Task goal ->
Omitting every picture, output the records below exactly, please.

Exercise inputs ->
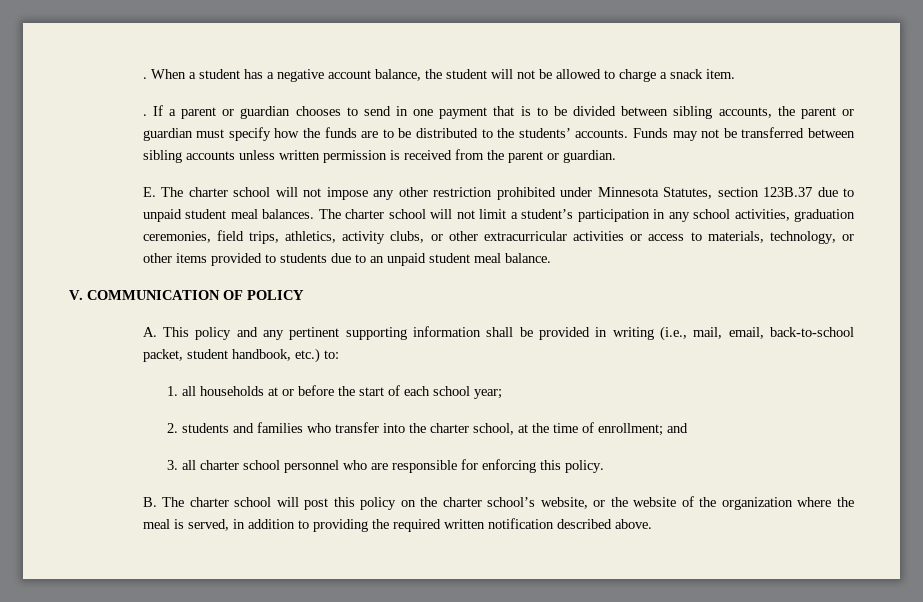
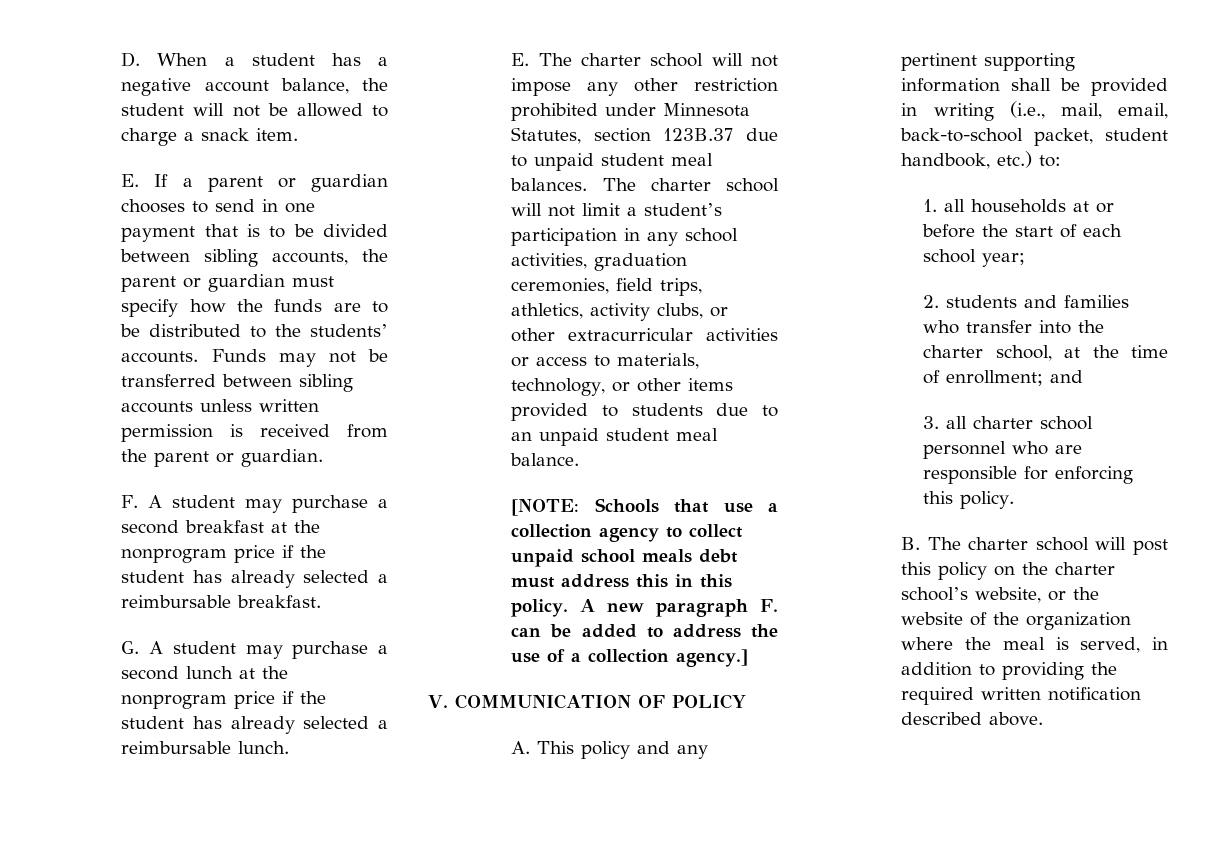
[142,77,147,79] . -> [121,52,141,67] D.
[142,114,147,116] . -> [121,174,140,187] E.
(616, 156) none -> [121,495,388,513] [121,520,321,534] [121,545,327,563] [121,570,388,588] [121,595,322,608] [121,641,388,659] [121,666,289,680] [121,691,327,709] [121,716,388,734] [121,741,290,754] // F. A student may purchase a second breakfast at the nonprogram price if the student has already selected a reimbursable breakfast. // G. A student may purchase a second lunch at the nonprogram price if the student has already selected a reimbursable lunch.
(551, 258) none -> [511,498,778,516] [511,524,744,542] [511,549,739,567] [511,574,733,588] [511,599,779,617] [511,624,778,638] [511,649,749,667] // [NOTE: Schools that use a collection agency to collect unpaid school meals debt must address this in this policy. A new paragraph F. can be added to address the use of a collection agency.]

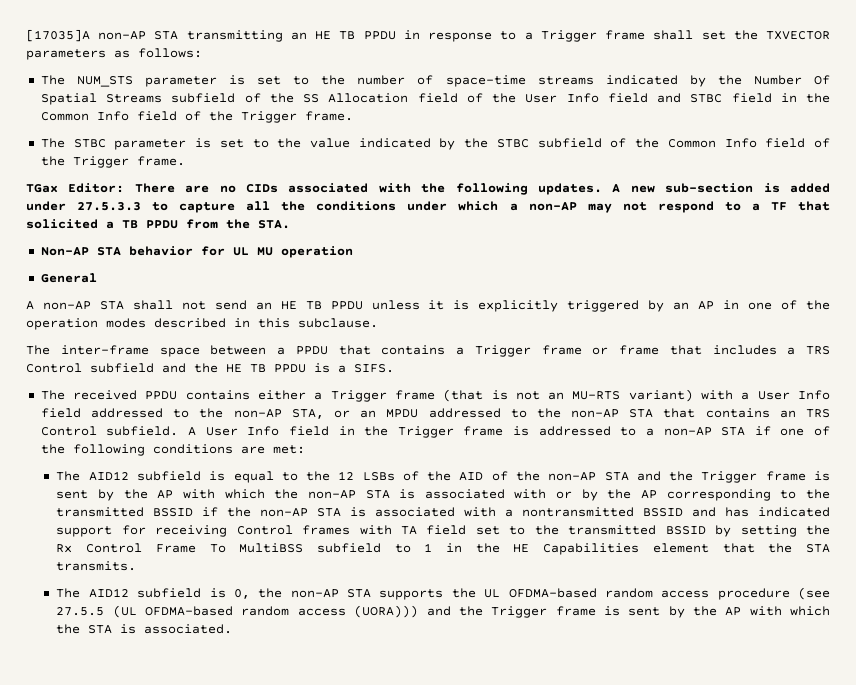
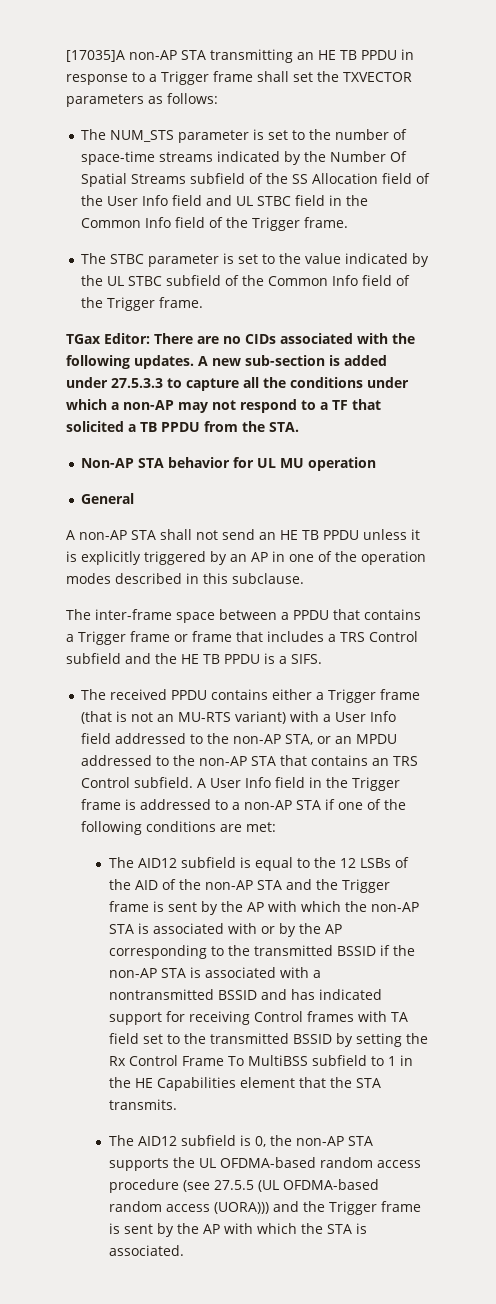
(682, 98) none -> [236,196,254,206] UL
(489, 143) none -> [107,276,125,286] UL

Reply ->
[142,77,147,79] . -> [121,52,141,67] D.
[142,114,147,116] . -> [121,174,140,187] E.
(616, 156) none -> [121,495,388,513] [121,520,321,534] [121,545,327,563] [121,570,388,588] [121,595,322,608] [121,641,388,659] [121,666,289,680] [121,691,327,709] [121,716,388,734] [121,741,290,754] // F. A student may purchase a second breakfast at the nonprogram price if the student has already selected a reimbursable breakfast. // G. A student may purchase a second lunch at the nonprogram price if the student has already selected a reimbursable lunch.
(551, 258) none -> [511,498,778,516] [511,524,744,542] [511,549,739,567] [511,574,733,588] [511,599,779,617] [511,624,778,638] [511,649,749,667] // [NOTE: Schools that use a collection agency to collect unpaid school meals debt must address this in this policy. A new paragraph F. can be added to address the use of a collection agency.]

(682, 98) none -> [236,196,254,206] UL
(489, 143) none -> [107,276,125,286] UL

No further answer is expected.